You may have noticed that there are rather less posts in the Calvintaries series than you might expect, since I declared a M-W-F timetable for them. The truth is I have totally failed to do what I hoped and planned to do. Let's talk about why.

The first reason was a blow to my morale. When I struggled with the posts about Romans (more on why below) and missed several deadlines, I wasn't really sure how to deal with it. I had lost my momentum. I was going to break my self-imposed schedule, which would make me feel bad. The only way to avoid that feeling was to ignore the project and pretend it didn't exist. This has been a pattern in my behaviour for years.

The best way to fix this response to failure is to, upon missing that deadline, commit to getting the next thing done without reference to time. I think that this will help restore momentum (upon which I emotionally thrive) and get me over the shame of failure. Yes, even for a little blog project which like five people will ever see, I experience shame when I fail.

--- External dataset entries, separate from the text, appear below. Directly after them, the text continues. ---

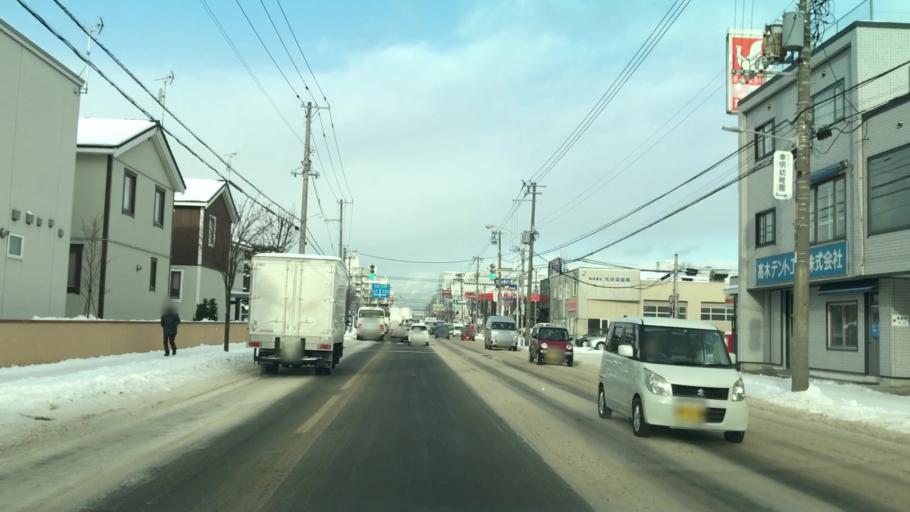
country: JP
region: Hokkaido
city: Sapporo
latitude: 43.0929
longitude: 141.3051
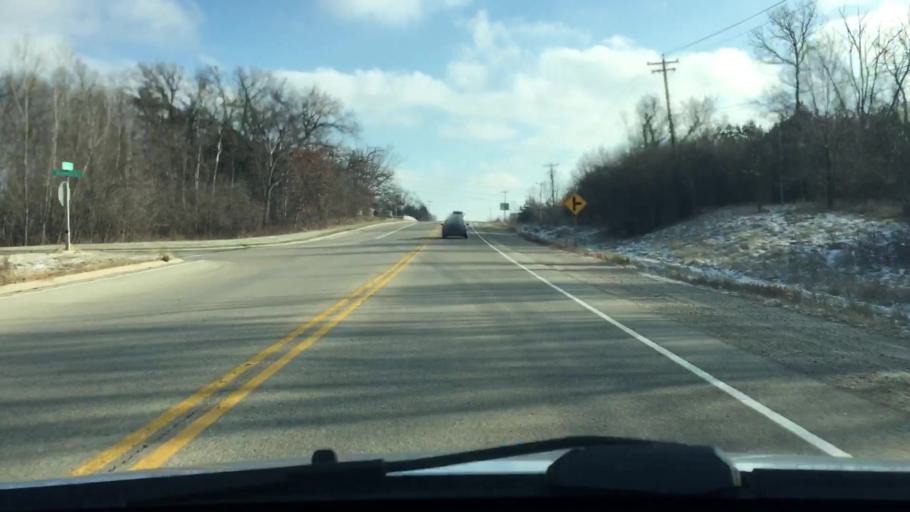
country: US
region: Wisconsin
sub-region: Waukesha County
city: Dousman
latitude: 43.0182
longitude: -88.4268
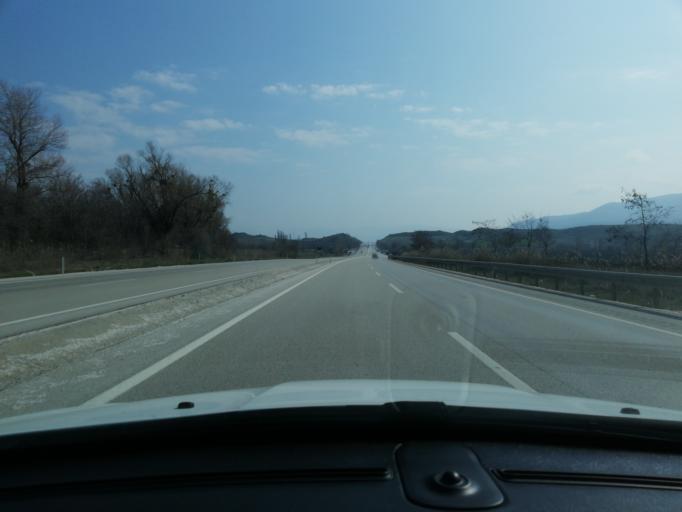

I struggled (struggle) with summarising Romans not because I can't understand what Calvin is saying but because I found it difficult not to simply transcribe the commentary. What I really want to do is look at what Calvin is saying about the passage, and how it relates to that passage, and why he might expound it in that particular way. Really I want to analyse Calvin's hermeneutic. This takes more time and brain power than I anticipated.

So that's why the blog has been dead. Hopefully it will regain some life in the near future.